━━ EXERCISE TEXT ━━

Our findings highlight the importance for healthcare providers to address perceptions of asthma and its control not only from the parents’ point of view, but also the children’s, as they are the one who experienced the disease. Religious beliefs influenced the understanding of asthma and its management, especially on the use of inhalers during fasting month which was a concern among Malay children and parents. The mismatch of perceptions of asthma between children and parents could affect asthma outcome, e.g. poor asthma control, increased hospitalisation and quality of life. Children and parents were found to have poor understanding and misconception of asthma control, e.g. understanding normality in children and mismatch of perceptions of asthma control. Therefore, when parents had a mismatched and poor understanding of asthma control and the child is reliant on the parents, danger may arise because it may delay parents from seeking medical help. Negative experiences with the healthcare provider and school could also be a barrier for asthma care in children. The majority of the parents interviewed were female. This is the norm in Malay families where mothers mostly did the caregiving of children and fathers are usually the breadwinner for the family20.

Religious and cultural beliefs influence parents’ understanding of asthma. Some parents view asthma as a test from God as they viewed health as the greatest blessing that God had given to humankind and would accept such illnesses like asthma with patience, prayers, and meditation21. Malay parents were more ready to accept their children’s condition and even felt grateful about this. Some perceived that their children are not normal due to asthma, and a similar finding was found in other studies as well21,22,23,24. In non-Muslim countries, some qualitative studies showed that the mother would be in denial when their child was diagnosed with asthma and perceived asthma as a contagious disease23,24. Therefore, healthcare provider should be aware and addressed parents’ understanding of asthma taking into account their beliefs and culture during consultation.

━━━
━━ DATA SUPPLIED ━━

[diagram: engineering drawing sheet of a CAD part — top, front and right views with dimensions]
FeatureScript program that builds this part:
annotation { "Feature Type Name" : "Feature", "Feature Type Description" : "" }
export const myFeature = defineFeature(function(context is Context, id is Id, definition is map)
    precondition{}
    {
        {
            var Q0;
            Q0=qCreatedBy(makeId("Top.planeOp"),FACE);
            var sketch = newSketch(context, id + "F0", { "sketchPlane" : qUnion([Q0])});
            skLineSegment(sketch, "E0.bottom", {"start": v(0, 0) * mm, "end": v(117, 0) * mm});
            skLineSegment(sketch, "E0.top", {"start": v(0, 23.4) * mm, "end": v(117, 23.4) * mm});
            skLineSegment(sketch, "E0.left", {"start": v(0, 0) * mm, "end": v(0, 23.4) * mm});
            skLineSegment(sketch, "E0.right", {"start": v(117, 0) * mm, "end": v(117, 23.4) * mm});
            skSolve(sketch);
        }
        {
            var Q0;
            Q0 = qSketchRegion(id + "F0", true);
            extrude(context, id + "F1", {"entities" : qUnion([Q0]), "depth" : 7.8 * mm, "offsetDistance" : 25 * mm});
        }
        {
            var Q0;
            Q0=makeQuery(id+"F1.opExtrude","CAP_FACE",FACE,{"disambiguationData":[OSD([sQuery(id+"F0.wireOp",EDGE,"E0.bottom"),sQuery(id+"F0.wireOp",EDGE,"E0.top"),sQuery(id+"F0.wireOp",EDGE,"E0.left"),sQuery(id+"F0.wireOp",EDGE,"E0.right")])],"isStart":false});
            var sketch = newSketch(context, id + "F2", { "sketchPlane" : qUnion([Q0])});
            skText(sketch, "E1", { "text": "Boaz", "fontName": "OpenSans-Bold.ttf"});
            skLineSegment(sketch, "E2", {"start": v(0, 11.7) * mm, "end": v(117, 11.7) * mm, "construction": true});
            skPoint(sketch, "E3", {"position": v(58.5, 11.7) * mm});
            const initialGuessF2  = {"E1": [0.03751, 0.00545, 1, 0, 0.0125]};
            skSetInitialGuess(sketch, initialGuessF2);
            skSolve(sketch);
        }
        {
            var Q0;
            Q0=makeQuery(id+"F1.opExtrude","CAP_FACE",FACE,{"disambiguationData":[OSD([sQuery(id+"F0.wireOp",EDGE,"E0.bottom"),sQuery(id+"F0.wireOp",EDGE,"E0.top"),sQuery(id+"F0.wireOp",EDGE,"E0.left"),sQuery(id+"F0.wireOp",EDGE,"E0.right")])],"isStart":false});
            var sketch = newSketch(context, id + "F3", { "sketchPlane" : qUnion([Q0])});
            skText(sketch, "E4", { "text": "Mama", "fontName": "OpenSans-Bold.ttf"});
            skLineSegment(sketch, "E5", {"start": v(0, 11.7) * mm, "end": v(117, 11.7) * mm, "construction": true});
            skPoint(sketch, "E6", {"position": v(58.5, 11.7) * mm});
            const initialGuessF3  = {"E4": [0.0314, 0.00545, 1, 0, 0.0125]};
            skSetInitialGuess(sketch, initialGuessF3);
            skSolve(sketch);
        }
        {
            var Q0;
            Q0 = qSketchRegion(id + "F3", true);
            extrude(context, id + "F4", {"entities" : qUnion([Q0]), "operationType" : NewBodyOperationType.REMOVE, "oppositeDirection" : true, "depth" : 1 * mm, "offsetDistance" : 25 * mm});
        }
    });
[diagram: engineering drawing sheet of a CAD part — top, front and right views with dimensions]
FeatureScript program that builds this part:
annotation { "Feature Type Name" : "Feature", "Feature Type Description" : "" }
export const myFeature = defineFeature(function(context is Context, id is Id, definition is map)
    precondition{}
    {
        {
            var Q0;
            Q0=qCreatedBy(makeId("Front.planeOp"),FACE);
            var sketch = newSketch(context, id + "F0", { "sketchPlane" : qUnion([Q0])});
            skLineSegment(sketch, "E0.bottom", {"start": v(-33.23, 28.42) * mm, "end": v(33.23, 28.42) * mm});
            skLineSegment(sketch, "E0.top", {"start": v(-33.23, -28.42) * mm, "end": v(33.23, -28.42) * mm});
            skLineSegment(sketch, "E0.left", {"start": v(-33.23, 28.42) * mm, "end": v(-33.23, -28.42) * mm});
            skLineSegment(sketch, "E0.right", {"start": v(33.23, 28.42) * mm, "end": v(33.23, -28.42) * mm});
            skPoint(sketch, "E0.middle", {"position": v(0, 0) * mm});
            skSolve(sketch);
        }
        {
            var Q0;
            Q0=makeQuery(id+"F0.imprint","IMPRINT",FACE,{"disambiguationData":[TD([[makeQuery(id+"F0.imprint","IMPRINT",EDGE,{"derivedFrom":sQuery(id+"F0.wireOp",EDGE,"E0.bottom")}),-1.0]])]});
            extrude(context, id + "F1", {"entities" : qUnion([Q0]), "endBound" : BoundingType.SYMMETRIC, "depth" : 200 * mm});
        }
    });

━━━

**TASK SET**
**a)** According to the asthma passage, what asthma outcomes could be affected by a mismatch of perceptions between children and parents? List all of them.
**b)** Answer these questions from the asthma passage, labeling each answer with its matching number:
(i) Among whom was the use of inhalers during the fasting month a concern?
(ii) Were most of the parents interviewed male or female?
(iii) In non-Muslim countries, what did some qualitative studies show mothers perceived asthma to be?
**c)** Rewrite the paragraph of the asthma passage that begins "Religious and cultural beliefs influence" as a short bulleted list that keeps its main facts.
Work only from the asthma passage and ignore the listing.

**LIST OF ANSWERS**
**a)**
- Poor asthma control
- Increased hospitalisation
- Quality of life

**b)**
(i) Malay children and parents
(ii) Female
(iii) A contagious disease

**c)**
- Religious and cultural beliefs influence parents' understanding of asthma.
- Some parents view asthma as a test from God, since they see health as God's greatest blessing, and accept it with patience, prayers, and meditation.
- Malay parents were more ready to accept their children's condition and even felt grateful about it.
- Some perceived their children as not normal because of asthma, a finding also seen in other studies.
- In non-Muslim countries, some qualitative studies showed mothers in denial at the diagnosis and perceiving asthma as contagious.
- Healthcare providers should address parents' understanding of asthma during consultation, taking their beliefs and culture into account.